# Microscopic living things in our FW aquarium



## Susan (Dec 13, 2012)

I recently post a thread about my newly set up nano tank and received a few helpful info. Now it's my turn to contribute to the community.

As my nano tank approaching its third week fishless cycling, I've noticed there are Microscopic life inside of my nano tank. How could this be? I was excited, thought I had a tinny baby shrimp in my tank LOL

This extremely small living things is hard to capture with my camera, even with a powerful magnifier I can hardly see the detail of this "tinny shrimp". As I look more carefully, I'd discovered there are various of life form in my 6 gal nano tank - Some fast swimmers, some bug like shape and some attached to the tank glass ..etc. Talking about EEeeeewwwwww

I was totally freaked out by the sight. Grabbed my laptop, I Googled every possible lead, read almost every articles, nothing really made me feel completely comfortable, till I saw this video which ID one of those things inside my tank ~~ http://www.youtube.com/watch?v=9DaaIHBg0TM

I also found this video on Youtube which made me understand more about fresh water and gain more knowledge on how to identified a good or bad microscopic life forms in fresh water aquarium. 
http://www.youtube.com/watch?v=9DaaIHBg0TM << An amazing video.

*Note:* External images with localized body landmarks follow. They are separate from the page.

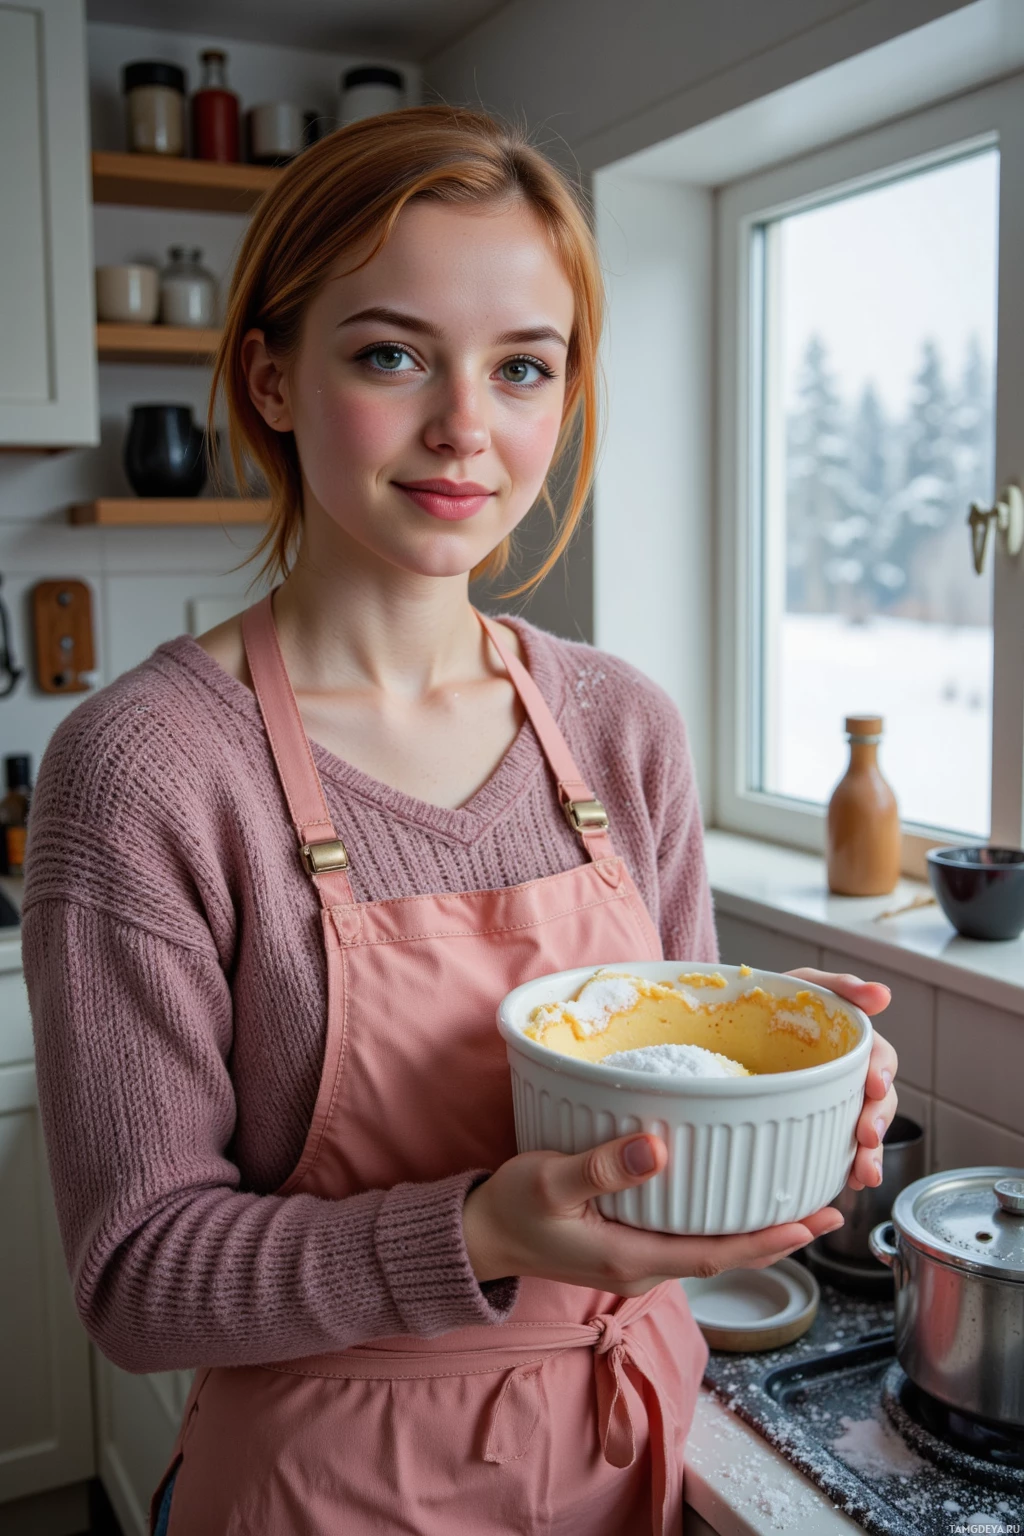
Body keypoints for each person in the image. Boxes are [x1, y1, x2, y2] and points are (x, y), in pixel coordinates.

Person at [22, 107, 898, 1535]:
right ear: (273, 377)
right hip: (329, 1488)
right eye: (390, 353)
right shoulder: (149, 768)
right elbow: (138, 1278)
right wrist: (483, 1227)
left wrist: (771, 1093)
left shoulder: (623, 726)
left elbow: (659, 1083)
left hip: (630, 1451)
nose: (464, 429)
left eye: (523, 368)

Now I understand the importance of those under water crustaceans in Microscopic Worlds actually play a very important part to keep our aquarium health.


----------



## AnotherHobby (Mar 5, 2012)

Funny, because last night I was staring at my tank and I also noticed tiny microscopic white things that were moving too fast to be baby snails. It's the first time I've seen them. They are much easier to spot on really dark soil (I had reddish/brown gravel before). A magnifying glass didn't help very much either. I wonder if that's whats in there. Interesting. I recall wondering how many tiny little microscopic critters there are in there. 

I'm also about 3.5 weeks into my fishless cycle. All I've added so far is plants that I acquired through SNS and a a couple from my LFS. Pond snails showed up after that, so then I added 2 assassin snails. That's it. I just assumed they hitchhiked in on something.

Also, both of your links go to the same video.


----------



## Susan (Dec 13, 2012)

AnotherHobby said:


> Funny, because last night I was staring at my tank and I also noticed tiny microscopic white things that were moving too fast to be baby snails. It's the first time I've seen them. ....
> 
> Also, both of your links go to the same video.


Sorry about that:icon_redf Here is the link for the other video:: http://www.youtube.com/watch?v=Q3B3OnTVvmg


----------



## Susan (Dec 13, 2012)

Everyone here is the other video ::

http://www.youtube.com/watch?v=Q3B3OnTVvmg


----------



## AnotherHobby (Mar 5, 2012)

Thanks for the updated link. That video is really cool!


----------



## Smitty06 (Mar 25, 2012)

Wait till you look at it under 400x


----------



## greenman857 (Feb 25, 2012)

Honestly in the back of my mind, I'd like to see how diverse an "ecosystem" I could create. Right now I've got: Shrimp (2 species), Copepods, Flatworms, Tubifex worms (I think ?) and 1-2 species of snails. I'd love to add more but not sure what else would work. Fish are out I think b/c they eat so darn much....
and of course who know what kind of micro-fauna I've got.


----------



## Green_Flash (Apr 15, 2012)

AnotherHobby said:


> Funny, because last night I was staring at my tank and I also noticed tiny microscopic white things that were moving too fast to be baby snails. It's the first time I've seen them. They are much easier to spot on really dark soil (I had reddish/brown gravel before). A magnifying glass didn't help very much either. I wonder if that's whats in there. Interesting. I recall wondering how many tiny little microscopic critters there are in there.
> 
> I'm also about 3.5 weeks into my fishless cycle. All I've added so far is plants that I acquired through SNS and a a couple from my LFS. Pond snails showed up after that, so then I added 2 assassin snails. That's it. I just assumed they hitchhiked in on something.
> 
> Also, both of your links go to the same video.


I am guessing copepods.


----------



## Susan (Dec 13, 2012)

greenman857 said:


> Honestly in the back of my mind, I'd like to see how diverse an "ecosystem" I could create. .........


A very interesting thought :icon_idea

I am also thinking along the same line - Want to create a "self sustainable" aquarium ! 
It's just a thought at the moment tho, cuz I wouldn't know where to beginning :hihi:


----------



## Kehy (Feb 5, 2012)

I love watching the little critters in my shrimp tank. Sometimes they're more interesting to watch than the shrimp!


----------



## Susan (Dec 13, 2012)

Kehy said:


> I love watching the little critters in my shrimp tank. Sometimes they're more interesting to watch than the shrimp!


Interesting in deed, I used to watch Copepods carried their egg sacks swimming along the glass during cycling period. Now, the fish had moved in a week ago, I hardly see any copepods nor any other type of critters swimming around :tongue:. 

A healthy tank should have lot's micro-life forms and those critters are good snakes for fish.

Btw, I have a pair cheery shrimp in my nano tank, the female carrying egg sacks at the moment. Can't wait to see my first baby shrimps !

How's your shrimps doing, Kehy ?


----------